Top of Extracted entries

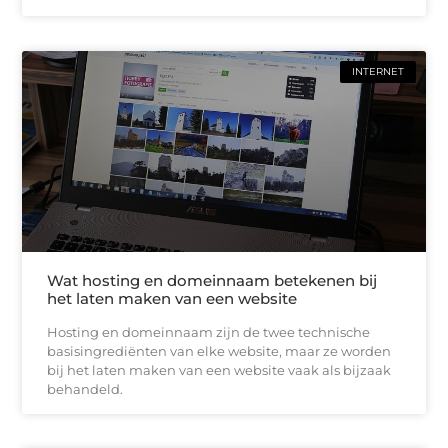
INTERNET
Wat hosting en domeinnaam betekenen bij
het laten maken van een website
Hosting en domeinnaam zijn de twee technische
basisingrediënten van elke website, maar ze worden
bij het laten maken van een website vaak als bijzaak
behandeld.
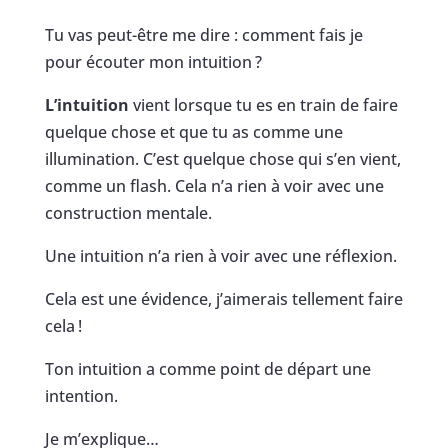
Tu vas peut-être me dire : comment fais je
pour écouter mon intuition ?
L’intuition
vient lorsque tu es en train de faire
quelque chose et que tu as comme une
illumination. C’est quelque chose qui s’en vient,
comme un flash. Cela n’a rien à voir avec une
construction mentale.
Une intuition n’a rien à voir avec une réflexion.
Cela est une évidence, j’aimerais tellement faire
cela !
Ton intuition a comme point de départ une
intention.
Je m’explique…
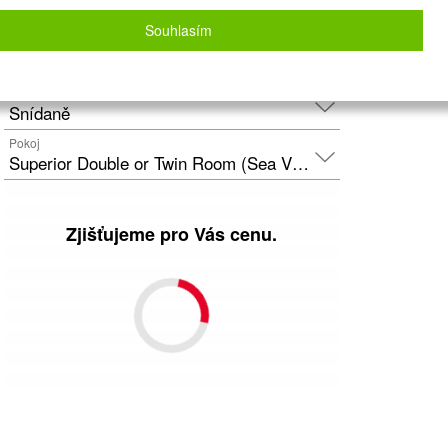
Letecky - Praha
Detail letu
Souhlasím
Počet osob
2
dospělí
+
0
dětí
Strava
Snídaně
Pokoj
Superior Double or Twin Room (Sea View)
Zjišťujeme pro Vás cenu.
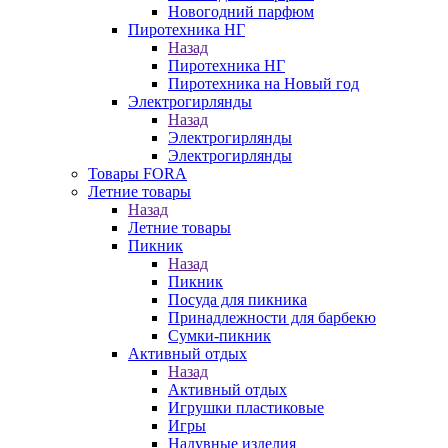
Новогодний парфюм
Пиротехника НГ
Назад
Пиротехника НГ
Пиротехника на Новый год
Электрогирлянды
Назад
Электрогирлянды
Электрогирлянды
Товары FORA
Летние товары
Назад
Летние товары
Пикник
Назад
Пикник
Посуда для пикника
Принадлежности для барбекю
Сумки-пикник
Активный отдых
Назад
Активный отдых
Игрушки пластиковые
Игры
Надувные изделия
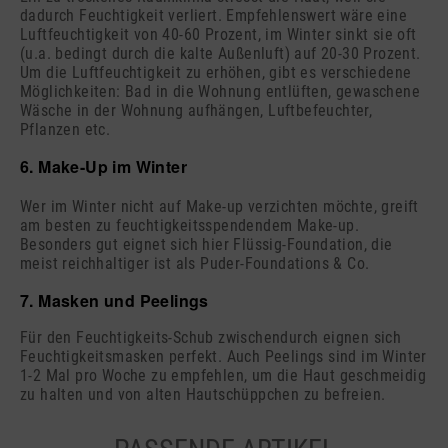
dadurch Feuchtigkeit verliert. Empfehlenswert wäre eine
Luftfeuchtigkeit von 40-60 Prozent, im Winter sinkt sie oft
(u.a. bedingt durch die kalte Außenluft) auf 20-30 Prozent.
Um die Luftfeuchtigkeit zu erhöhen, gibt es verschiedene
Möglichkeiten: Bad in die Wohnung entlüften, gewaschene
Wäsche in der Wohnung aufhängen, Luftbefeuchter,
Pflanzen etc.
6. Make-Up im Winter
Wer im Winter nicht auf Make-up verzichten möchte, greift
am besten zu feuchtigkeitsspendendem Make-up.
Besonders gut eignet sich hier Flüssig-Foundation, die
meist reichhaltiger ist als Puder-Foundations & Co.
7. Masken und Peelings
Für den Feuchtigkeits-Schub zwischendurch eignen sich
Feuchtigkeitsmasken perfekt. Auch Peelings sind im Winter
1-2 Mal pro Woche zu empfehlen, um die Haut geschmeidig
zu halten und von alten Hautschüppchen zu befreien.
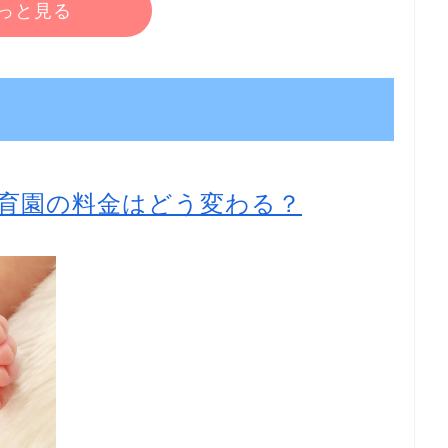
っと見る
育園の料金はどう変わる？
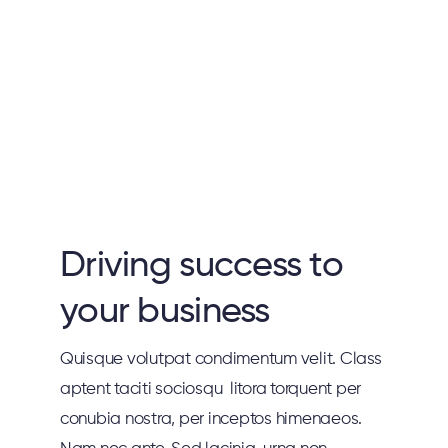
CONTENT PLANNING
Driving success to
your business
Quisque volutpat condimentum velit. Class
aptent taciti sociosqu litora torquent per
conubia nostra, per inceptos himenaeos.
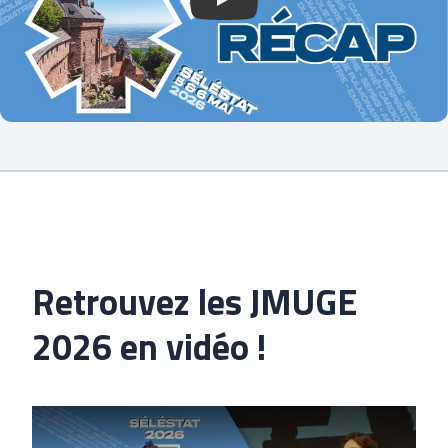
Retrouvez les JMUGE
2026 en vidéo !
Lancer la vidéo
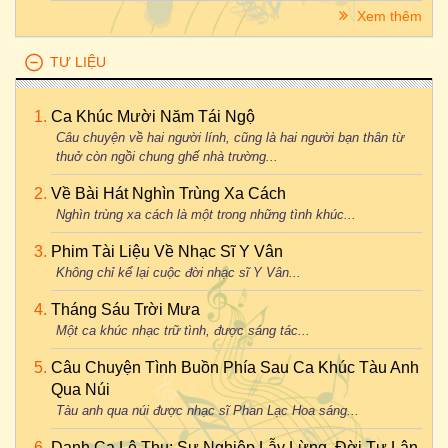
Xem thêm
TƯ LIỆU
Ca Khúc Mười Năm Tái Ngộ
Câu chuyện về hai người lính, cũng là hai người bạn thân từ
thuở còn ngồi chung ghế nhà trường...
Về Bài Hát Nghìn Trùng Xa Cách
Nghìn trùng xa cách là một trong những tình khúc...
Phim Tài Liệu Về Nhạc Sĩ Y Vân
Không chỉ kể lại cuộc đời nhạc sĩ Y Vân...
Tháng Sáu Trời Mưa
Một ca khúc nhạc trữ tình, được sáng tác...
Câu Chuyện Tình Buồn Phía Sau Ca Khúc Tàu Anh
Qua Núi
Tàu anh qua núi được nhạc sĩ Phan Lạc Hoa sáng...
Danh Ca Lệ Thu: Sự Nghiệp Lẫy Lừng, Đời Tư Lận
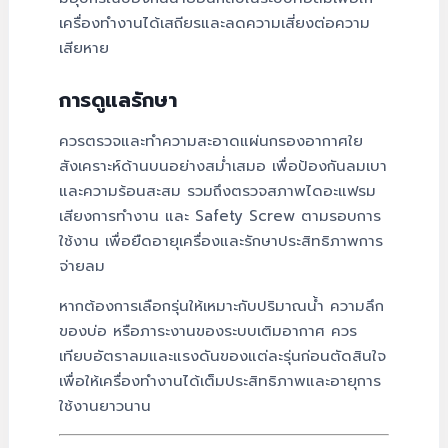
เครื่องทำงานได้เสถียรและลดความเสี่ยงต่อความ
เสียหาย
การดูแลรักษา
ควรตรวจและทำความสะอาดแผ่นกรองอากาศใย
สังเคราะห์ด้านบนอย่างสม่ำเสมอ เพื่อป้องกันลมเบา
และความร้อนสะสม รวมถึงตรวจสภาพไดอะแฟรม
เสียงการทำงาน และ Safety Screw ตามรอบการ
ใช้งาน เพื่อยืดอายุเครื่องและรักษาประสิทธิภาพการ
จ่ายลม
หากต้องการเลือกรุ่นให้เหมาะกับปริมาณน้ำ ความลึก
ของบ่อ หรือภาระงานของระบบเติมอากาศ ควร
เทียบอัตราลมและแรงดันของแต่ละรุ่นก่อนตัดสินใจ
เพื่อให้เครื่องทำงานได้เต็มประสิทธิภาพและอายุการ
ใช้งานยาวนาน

Bottom of Extracted entries

Task goal: For each record above, write it out exactly and omit any picture.

Exercise answer:
INTERNET
Wat hosting en domeinnaam betekenen bij
het laten maken van een website
Hosting en domeinnaam zijn de twee technische
basisingrediënten van elke website, maar ze worden
bij het laten maken van een website vaak als bijzaak
behandeld.
Tu vas peut-être me dire : comment fais je
pour écouter mon intuition ?
L’intuition
vient lorsque tu es en train de faire
quelque chose et que tu as comme une
illumination. C’est quelque chose qui s’en vient,
comme un flash. Cela n’a rien à voir avec une
construction mentale.
Une intuition n’a rien à voir avec une réflexion.
Cela est une évidence, j’aimerais tellement faire
cela !
Ton intuition a comme point de départ une
intention.
Je m’explique…
Letecky - Praha
Detail letu
Souhlasím
Počet osob
2
dospělí
+
0
dětí
Strava
Snídaně
Pokoj
Superior Double or Twin Room (Sea View)
Zjišťujeme pro Vás cenu.
Новогодний парфюм
Пиротехника НГ
Назад
Пиротехника НГ
Пиротехника на Новый год
Электрогирлянды
Назад
Электрогирлянды
Электрогирлянды
Товары FORA
Летние товары
Назад
Летние товары
Пикник
Назад
Пикник
Посуда для пикника
Принадлежности для барбекю
Сумки-пикник
Активный отдых
Назад
Активный отдых
Игрушки пластиковые
Игры
Надувные изделия
dadurch Feuchtigkeit verliert. Empfehlenswert wäre eine
Luftfeuchtigkeit von 40-60 Prozent, im Winter sinkt sie oft
(u.a. bedingt durch die kalte Außenluft) auf 20-30 Prozent.
Um die Luftfeuchtigkeit zu erhöhen, gibt es verschiedene
Möglichkeiten: Bad in die Wohnung entlüften, gewaschene
Wäsche in der Wohnung aufhängen, Luftbefeuchter,
Pflanzen etc.
6. Make-Up im Winter
Wer im Winter nicht auf Make-up verzichten möchte, greift
am besten zu feuchtigkeitsspendendem Make-up.
Besonders gut eignet sich hier Flüssig-Foundation, die
meist reichhaltiger ist als Puder-Foundations & Co.
7. Masken und Peelings
Für den Feuchtigkeits-Schub zwischendurch eignen sich
Feuchtigkeitsmasken perfekt. Auch Peelings sind im Winter
1-2 Mal pro Woche zu empfehlen, um die Haut geschmeidig
zu halten und von alten Hautschüppchen zu befreien.
っと見る
育園の料金はどう変わる？
CONTENT PLANNING
Driving success to
your business
Quisque volutpat condimentum velit. Class
aptent taciti sociosqu litora torquent per
conubia nostra, per inceptos himenaeos.
Retrouvez les JMUGE
2026 en vidéo !
Lancer la vidéo
Xem thêm
TƯ LIỆU
Ca Khúc Mười Năm Tái Ngộ
Câu chuyện về hai người lính, cũng là hai người bạn thân từ
thuở còn ngồi chung ghế nhà trường...
Về Bài Hát Nghìn Trùng Xa Cách
Nghìn trùng xa cách là một trong những tình khúc...
Phim Tài Liệu Về Nhạc Sĩ Y Vân
Không chỉ kể lại cuộc đời nhạc sĩ Y Vân...
Tháng Sáu Trời Mưa
Một ca khúc nhạc trữ tình, được sáng tác...
Câu Chuyện Tình Buồn Phía Sau Ca Khúc Tàu Anh
Qua Núi
Tàu anh qua núi được nhạc sĩ Phan Lạc Hoa sáng...
Danh Ca Lệ Thu: Sự Nghiệp Lẫy Lừng, Đời Tư Lận
เครื่องทำงานได้เสถียรและลดความเสี่ยงต่อความ
เสียหาย
การดูแลรักษา
ควรตรวจและทำความสะอาดแผ่นกรองอากาศใย
สังเคราะห์ด้านบนอย่างสม่ำเสมอ เพื่อป้องกันลมเบา
และความร้อนสะสม รวมถึงตรวจสภาพไดอะแฟรม
เสียงการทำงาน และ Safety Screw ตามรอบการ
ใช้งาน เพื่อยืดอายุเครื่องและรักษาประสิทธิภาพการ
จ่ายลม
หากต้องการเลือกรุ่นให้เหมาะกับปริมาณน้ำ ความลึก
ของบ่อ หรือภาระงานของระบบเติมอากาศ ควร
เทียบอัตราลมและแรงดันของแต่ละรุ่นก่อนตัดสินใจ
เพื่อให้เครื่องทำงานได้เต็มประสิทธิภาพและอายุการ
ใช้งานยาวนาน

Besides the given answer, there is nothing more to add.